Data =
====================
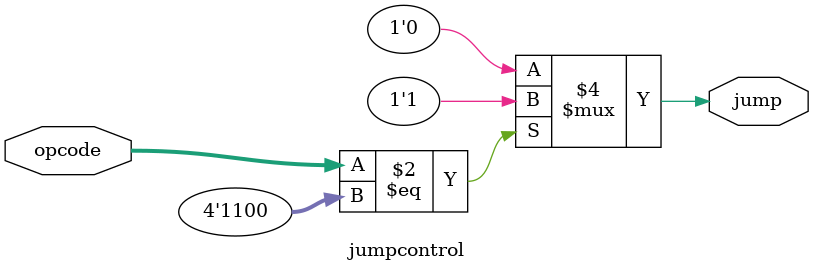
<source format=v>
module jumpcontrol(input [3:0] opcode,
			  output reg jump);
				  
always @*
begin
	if (opcode == 4'b1100) jump=1'b1;
	else jump=1'b0;
end
endmodule
</source>
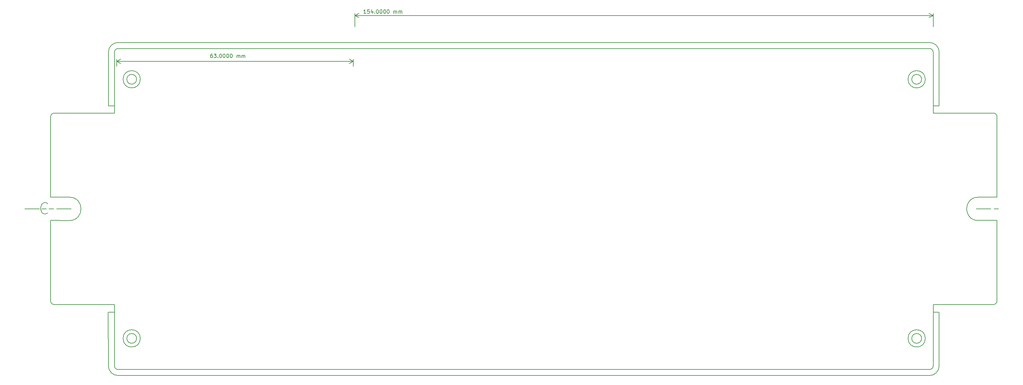
<source format=gbr>
%TF.GenerationSoftware,KiCad,Pcbnew,(6.0.11-0)*%
%TF.CreationDate,2023-05-17T22:58:47+12:00*%
%TF.ProjectId,controller-lower-cut,636f6e74-726f-46c6-9c65-722d6c6f7765,3.2*%
%TF.SameCoordinates,PX1c9c380PY1312d00*%
%TF.FileFunction,OtherDrawing,Comment*%
%FSLAX46Y46*%
G04 Gerber Fmt 4.6, Leading zero omitted, Abs format (unit mm)*
G04 Created by KiCad (PCBNEW (6.0.11-0)) date 2023-05-17 22:58:47*
%MOMM*%
%LPD*%
G01*
G04 APERTURE LIST*
%ADD10C,0.150000*%
%ADD11C,0.200000*%
G04 APERTURE END LIST*
D10*
X234300000Y-14007107D02*
G75*
G03*
X234300000Y-14007107I-1300000J0D01*
G01*
X20400000Y-4207107D02*
X236400000Y-4207107D01*
X17800000Y-21057107D02*
X17800000Y-6807107D01*
X19400000Y-23007107D02*
X19400000Y-21057107D01*
X19400000Y-6807107D02*
X19400000Y-21057107D01*
X25300000Y-83007107D02*
G75*
G03*
X25300000Y-83007107I-1300000J0D01*
G01*
X239000000Y-6807107D02*
X239000000Y-21057107D01*
X237400000Y-23007107D02*
X237400000Y-21057107D01*
X2400000Y-51607107D02*
X2400000Y-73007107D01*
X253400000Y-74007100D02*
G75*
G03*
X254400000Y-73007107I0J1000000D01*
G01*
X237400000Y-23007107D02*
X253400000Y-23007107D01*
X237400000Y-74007107D02*
X253400000Y-74007107D01*
X237400000Y-90307107D02*
X237400000Y-76057107D01*
X20400000Y-4207100D02*
G75*
G03*
X17800000Y-6807107I0J-2600000D01*
G01*
X19399993Y-90307107D02*
G75*
G03*
X20400000Y-91307107I1000007J7D01*
G01*
X238999993Y-6807107D02*
G75*
G03*
X236400000Y-4207107I-2599993J7D01*
G01*
X237400000Y-21057107D02*
X237400000Y-6807107D01*
X25300000Y-14007107D02*
G75*
G03*
X25300000Y-14007107I-1300000J0D01*
G01*
X89518Y-48507107D02*
X1300000Y-48507107D01*
X19400000Y-76057107D02*
X19400000Y-90307107D01*
X236400000Y-91307100D02*
G75*
G03*
X237400000Y-90307107I0J1000000D01*
G01*
X239000000Y-76057107D02*
X237400000Y-76057107D01*
X19400000Y-76057107D02*
X17800000Y-76057107D01*
X2400000Y-45407107D02*
X7500000Y-45407107D01*
X2400000Y-51607107D02*
X7500000Y-51621589D01*
X26300000Y-14007107D02*
G75*
G03*
X26300000Y-14007107I-2300000J0D01*
G01*
X237400000Y-76057107D02*
X237400000Y-74007107D01*
X249400000Y-45407093D02*
G75*
G03*
X249400000Y-51607107I0J-3100007D01*
G01*
X3400000Y-23007100D02*
G75*
G03*
X2400000Y-24007107I0J-1000000D01*
G01*
X2400000Y-45407107D02*
X2400000Y-24007107D01*
X17799993Y-90307107D02*
G75*
G03*
X20400000Y-92907107I2600007J7D01*
G01*
X235300000Y-83007107D02*
G75*
G03*
X235300000Y-83007107I-2300000J0D01*
G01*
X239000000Y-21057107D02*
X237400000Y-21057107D01*
X20400000Y-5807100D02*
G75*
G03*
X19400000Y-6807107I0J-1000000D01*
G01*
X19400000Y-74007107D02*
X19400000Y-76057107D01*
X254794759Y-48507107D02*
X253584277Y-48507107D01*
X254400000Y-45407107D02*
X249300000Y-45407107D01*
X254400000Y-51607107D02*
X249300000Y-51607107D01*
X20400000Y-91307107D02*
X236400000Y-91307107D01*
X20400000Y-92907107D02*
X236400000Y-92907107D01*
X1994759Y-48507107D02*
X3205241Y-48507107D01*
X19400000Y-74007107D02*
X3400000Y-74007107D01*
X254399993Y-24007107D02*
G75*
G03*
X253400000Y-23007107I-999993J7D01*
G01*
X237399993Y-6807107D02*
G75*
G03*
X236400000Y-5807107I-999993J7D01*
G01*
X7400000Y-51621593D02*
G75*
G03*
X7400000Y-45407107I0J3107243D01*
G01*
X26300000Y-83007107D02*
G75*
G03*
X26300000Y-83007107I-2300000J0D01*
G01*
X2399993Y-73007107D02*
G75*
G03*
X3400000Y-74007107I1000007J7D01*
G01*
X19400000Y-21057107D02*
X17800000Y-21057107D01*
X235300000Y-14007107D02*
G75*
G03*
X235300000Y-14007107I-2300000J0D01*
G01*
X234300000Y-83007107D02*
G75*
G03*
X234300000Y-83007107I-1300000J0D01*
G01*
X252800000Y-48507107D02*
X248900000Y-48507107D01*
X236400000Y-5807107D02*
X20400000Y-5807107D01*
X239000000Y-76057107D02*
X239000000Y-90307107D01*
X236400000Y-92907100D02*
G75*
G03*
X239000000Y-90307107I0J2600000D01*
G01*
X19400000Y-23007107D02*
X3400000Y-23007107D01*
X-4500000Y-48507107D02*
X-600000Y-48507107D01*
X254400000Y-51607107D02*
X254400000Y-73007107D01*
X254400000Y-45407107D02*
X254400000Y-24007107D01*
X3989518Y-48507107D02*
X7889518Y-48507107D01*
X17750000Y-76057107D02*
X17800000Y-90307107D01*
D11*
X1628571Y-49578535D02*
X1485714Y-49721392D01*
X1057142Y-49864249D01*
X771428Y-49864249D01*
X342857Y-49721392D01*
X57142Y-49435678D01*
X-85715Y-49149964D01*
X-228572Y-48578535D01*
X-228572Y-48149964D01*
X-85715Y-47578535D01*
X57142Y-47292821D01*
X342857Y-47007107D01*
X771428Y-46864249D01*
X1057142Y-46864249D01*
X1485714Y-47007107D01*
X1628571Y-47149964D01*
D10*
X86376190Y3540513D02*
X85804761Y3540513D01*
X86090476Y3540513D02*
X86090476Y4540513D01*
X85995238Y4397655D01*
X85900000Y4302417D01*
X85804761Y4254798D01*
X87280952Y4540513D02*
X86804761Y4540513D01*
X86757142Y4064322D01*
X86804761Y4111941D01*
X86900000Y4159560D01*
X87138095Y4159560D01*
X87233333Y4111941D01*
X87280952Y4064322D01*
X87328571Y3969084D01*
X87328571Y3730989D01*
X87280952Y3635751D01*
X87233333Y3588132D01*
X87138095Y3540513D01*
X86900000Y3540513D01*
X86804761Y3588132D01*
X86757142Y3635751D01*
X88185714Y4207179D02*
X88185714Y3540513D01*
X87947619Y4588132D02*
X87709523Y3873846D01*
X88328571Y3873846D01*
X88709523Y3635751D02*
X88757142Y3588132D01*
X88709523Y3540513D01*
X88661904Y3588132D01*
X88709523Y3635751D01*
X88709523Y3540513D01*
X89376190Y4540513D02*
X89471428Y4540513D01*
X89566666Y4492893D01*
X89614285Y4445274D01*
X89661904Y4350036D01*
X89709523Y4159560D01*
X89709523Y3921465D01*
X89661904Y3730989D01*
X89614285Y3635751D01*
X89566666Y3588132D01*
X89471428Y3540513D01*
X89376190Y3540513D01*
X89280952Y3588132D01*
X89233333Y3635751D01*
X89185714Y3730989D01*
X89138095Y3921465D01*
X89138095Y4159560D01*
X89185714Y4350036D01*
X89233333Y4445274D01*
X89280952Y4492893D01*
X89376190Y4540513D01*
X90328571Y4540513D02*
X90423809Y4540513D01*
X90519047Y4492893D01*
X90566666Y4445274D01*
X90614285Y4350036D01*
X90661904Y4159560D01*
X90661904Y3921465D01*
X90614285Y3730989D01*
X90566666Y3635751D01*
X90519047Y3588132D01*
X90423809Y3540513D01*
X90328571Y3540513D01*
X90233333Y3588132D01*
X90185714Y3635751D01*
X90138095Y3730989D01*
X90090476Y3921465D01*
X90090476Y4159560D01*
X90138095Y4350036D01*
X90185714Y4445274D01*
X90233333Y4492893D01*
X90328571Y4540513D01*
X91280952Y4540513D02*
X91376190Y4540513D01*
X91471428Y4492893D01*
X91519047Y4445274D01*
X91566666Y4350036D01*
X91614285Y4159560D01*
X91614285Y3921465D01*
X91566666Y3730989D01*
X91519047Y3635751D01*
X91471428Y3588132D01*
X91376190Y3540513D01*
X91280952Y3540513D01*
X91185714Y3588132D01*
X91138095Y3635751D01*
X91090476Y3730989D01*
X91042857Y3921465D01*
X91042857Y4159560D01*
X91090476Y4350036D01*
X91138095Y4445274D01*
X91185714Y4492893D01*
X91280952Y4540513D01*
X92233333Y4540513D02*
X92328571Y4540513D01*
X92423809Y4492893D01*
X92471428Y4445274D01*
X92519047Y4350036D01*
X92566666Y4159560D01*
X92566666Y3921465D01*
X92519047Y3730989D01*
X92471428Y3635751D01*
X92423809Y3588132D01*
X92328571Y3540513D01*
X92233333Y3540513D01*
X92138095Y3588132D01*
X92090476Y3635751D01*
X92042857Y3730989D01*
X91995238Y3921465D01*
X91995238Y4159560D01*
X92042857Y4350036D01*
X92090476Y4445274D01*
X92138095Y4492893D01*
X92233333Y4540513D01*
X93757142Y3540513D02*
X93757142Y4207179D01*
X93757142Y4111941D02*
X93804761Y4159560D01*
X93900000Y4207179D01*
X94042857Y4207179D01*
X94138095Y4159560D01*
X94185714Y4064322D01*
X94185714Y3540513D01*
X94185714Y4064322D02*
X94233333Y4159560D01*
X94328571Y4207179D01*
X94471428Y4207179D01*
X94566666Y4159560D01*
X94614285Y4064322D01*
X94614285Y3540513D01*
X95090476Y3540513D02*
X95090476Y4207179D01*
X95090476Y4111941D02*
X95138095Y4159560D01*
X95233333Y4207179D01*
X95376190Y4207179D01*
X95471428Y4159560D01*
X95519047Y4064322D01*
X95519047Y3540513D01*
X95519047Y4064322D02*
X95566666Y4159560D01*
X95661904Y4207179D01*
X95804761Y4207179D01*
X95900000Y4159560D01*
X95947619Y4064322D01*
X95947619Y3540513D01*
X237400000Y0D02*
X237400000Y3586420D01*
X83400000Y0D02*
X83400000Y3586420D01*
X237400000Y3000000D02*
X83400000Y3000000D01*
X237400000Y3000000D02*
X83400000Y3000000D01*
X237400000Y3000000D02*
X236273496Y3586421D01*
X237400000Y3000000D02*
X236273496Y2413579D01*
X83400000Y3000000D02*
X84526504Y2413579D01*
X83400000Y3000000D02*
X84526504Y3586421D01*
X45457142Y-7252380D02*
X45266666Y-7252380D01*
X45171428Y-7300000D01*
X45123809Y-7347619D01*
X45028571Y-7490476D01*
X44980952Y-7680952D01*
X44980952Y-8061904D01*
X45028571Y-8157142D01*
X45076190Y-8204761D01*
X45171428Y-8252380D01*
X45361904Y-8252380D01*
X45457142Y-8204761D01*
X45504761Y-8157142D01*
X45552380Y-8061904D01*
X45552380Y-7823809D01*
X45504761Y-7728571D01*
X45457142Y-7680952D01*
X45361904Y-7633333D01*
X45171428Y-7633333D01*
X45076190Y-7680952D01*
X45028571Y-7728571D01*
X44980952Y-7823809D01*
X45885714Y-7252380D02*
X46504761Y-7252380D01*
X46171428Y-7633333D01*
X46314285Y-7633333D01*
X46409523Y-7680952D01*
X46457142Y-7728571D01*
X46504761Y-7823809D01*
X46504761Y-8061904D01*
X46457142Y-8157142D01*
X46409523Y-8204761D01*
X46314285Y-8252380D01*
X46028571Y-8252380D01*
X45933333Y-8204761D01*
X45885714Y-8157142D01*
X46933333Y-8157142D02*
X46980952Y-8204761D01*
X46933333Y-8252380D01*
X46885714Y-8204761D01*
X46933333Y-8157142D01*
X46933333Y-8252380D01*
X47600000Y-7252380D02*
X47695238Y-7252380D01*
X47790476Y-7300000D01*
X47838095Y-7347619D01*
X47885714Y-7442857D01*
X47933333Y-7633333D01*
X47933333Y-7871428D01*
X47885714Y-8061904D01*
X47838095Y-8157142D01*
X47790476Y-8204761D01*
X47695238Y-8252380D01*
X47600000Y-8252380D01*
X47504761Y-8204761D01*
X47457142Y-8157142D01*
X47409523Y-8061904D01*
X47361904Y-7871428D01*
X47361904Y-7633333D01*
X47409523Y-7442857D01*
X47457142Y-7347619D01*
X47504761Y-7300000D01*
X47600000Y-7252380D01*
X48552380Y-7252380D02*
X48647619Y-7252380D01*
X48742857Y-7300000D01*
X48790476Y-7347619D01*
X48838095Y-7442857D01*
X48885714Y-7633333D01*
X48885714Y-7871428D01*
X48838095Y-8061904D01*
X48790476Y-8157142D01*
X48742857Y-8204761D01*
X48647619Y-8252380D01*
X48552380Y-8252380D01*
X48457142Y-8204761D01*
X48409523Y-8157142D01*
X48361904Y-8061904D01*
X48314285Y-7871428D01*
X48314285Y-7633333D01*
X48361904Y-7442857D01*
X48409523Y-7347619D01*
X48457142Y-7300000D01*
X48552380Y-7252380D01*
X49504761Y-7252380D02*
X49600000Y-7252380D01*
X49695238Y-7300000D01*
X49742857Y-7347619D01*
X49790476Y-7442857D01*
X49838095Y-7633333D01*
X49838095Y-7871428D01*
X49790476Y-8061904D01*
X49742857Y-8157142D01*
X49695238Y-8204761D01*
X49600000Y-8252380D01*
X49504761Y-8252380D01*
X49409523Y-8204761D01*
X49361904Y-8157142D01*
X49314285Y-8061904D01*
X49266666Y-7871428D01*
X49266666Y-7633333D01*
X49314285Y-7442857D01*
X49361904Y-7347619D01*
X49409523Y-7300000D01*
X49504761Y-7252380D01*
X50457142Y-7252380D02*
X50552380Y-7252380D01*
X50647619Y-7300000D01*
X50695238Y-7347619D01*
X50742857Y-7442857D01*
X50790476Y-7633333D01*
X50790476Y-7871428D01*
X50742857Y-8061904D01*
X50695238Y-8157142D01*
X50647619Y-8204761D01*
X50552380Y-8252380D01*
X50457142Y-8252380D01*
X50361904Y-8204761D01*
X50314285Y-8157142D01*
X50266666Y-8061904D01*
X50219047Y-7871428D01*
X50219047Y-7633333D01*
X50266666Y-7442857D01*
X50314285Y-7347619D01*
X50361904Y-7300000D01*
X50457142Y-7252380D01*
X51980952Y-8252380D02*
X51980952Y-7585714D01*
X51980952Y-7680952D02*
X52028571Y-7633333D01*
X52123809Y-7585714D01*
X52266666Y-7585714D01*
X52361904Y-7633333D01*
X52409523Y-7728571D01*
X52409523Y-8252380D01*
X52409523Y-7728571D02*
X52457142Y-7633333D01*
X52552380Y-7585714D01*
X52695238Y-7585714D01*
X52790476Y-7633333D01*
X52838095Y-7728571D01*
X52838095Y-8252380D01*
X53314285Y-8252380D02*
X53314285Y-7585714D01*
X53314285Y-7680952D02*
X53361904Y-7633333D01*
X53457142Y-7585714D01*
X53600000Y-7585714D01*
X53695238Y-7633333D01*
X53742857Y-7728571D01*
X53742857Y-8252380D01*
X53742857Y-7728571D02*
X53790476Y-7633333D01*
X53885714Y-7585714D01*
X54028571Y-7585714D01*
X54123809Y-7633333D01*
X54171428Y-7728571D01*
X54171428Y-8252380D01*
X20000000Y-10500000D02*
X20000000Y-8613580D01*
X83000000Y-8613580D02*
X83000000Y-10500000D01*
X20000000Y-9200000D02*
X83000000Y-9200000D01*
X20000000Y-9200000D02*
X83000000Y-9200000D01*
X20000000Y-9200000D02*
X21126504Y-9786421D01*
X20000000Y-9200000D02*
X21126504Y-8613579D01*
X83000000Y-9200000D02*
X81873496Y-8613579D01*
X83000000Y-9200000D02*
X81873496Y-9786421D01*
M02*

</source>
====================
Goal of the exercise =
Your answer should consist only of the lines above between the line holding "X49600000Y-7252380D01*" and the line holding "X53457142Y-7585714D01*", inclusive, each transcribed exactly.

Response to this exercise =
X49600000Y-7252380D01*
X49695238Y-7300000D01*
X49742857Y-7347619D01*
X49790476Y-7442857D01*
X49838095Y-7633333D01*
X49838095Y-7871428D01*
X49790476Y-8061904D01*
X49742857Y-8157142D01*
X49695238Y-8204761D01*
X49600000Y-8252380D01*
X49504761Y-8252380D01*
X49409523Y-8204761D01*
X49361904Y-8157142D01*
X49314285Y-8061904D01*
X49266666Y-7871428D01*
X49266666Y-7633333D01*
X49314285Y-7442857D01*
X49361904Y-7347619D01*
X49409523Y-7300000D01*
X49504761Y-7252380D01*
X50457142Y-7252380D02*
X50552380Y-7252380D01*
X50647619Y-7300000D01*
X50695238Y-7347619D01*
X50742857Y-7442857D01*
X50790476Y-7633333D01*
X50790476Y-7871428D01*
X50742857Y-8061904D01*
X50695238Y-8157142D01*
X50647619Y-8204761D01*
X50552380Y-8252380D01*
X50457142Y-8252380D01*
X50361904Y-8204761D01*
X50314285Y-8157142D01*
X50266666Y-8061904D01*
X50219047Y-7871428D01*
X50219047Y-7633333D01*
X50266666Y-7442857D01*
X50314285Y-7347619D01*
X50361904Y-7300000D01*
X50457142Y-7252380D01*
X51980952Y-8252380D02*
X51980952Y-7585714D01*
X51980952Y-7680952D02*
X52028571Y-7633333D01*
X52123809Y-7585714D01*
X52266666Y-7585714D01*
X52361904Y-7633333D01*
X52409523Y-7728571D01*
X52409523Y-8252380D01*
X52409523Y-7728571D02*
X52457142Y-7633333D01*
X52552380Y-7585714D01*
X52695238Y-7585714D01*
X52790476Y-7633333D01*
X52838095Y-7728571D01*
X52838095Y-8252380D01*
X53314285Y-8252380D02*
X53314285Y-7585714D01*
X53314285Y-7680952D02*
X53361904Y-7633333D01*
X53457142Y-7585714D01*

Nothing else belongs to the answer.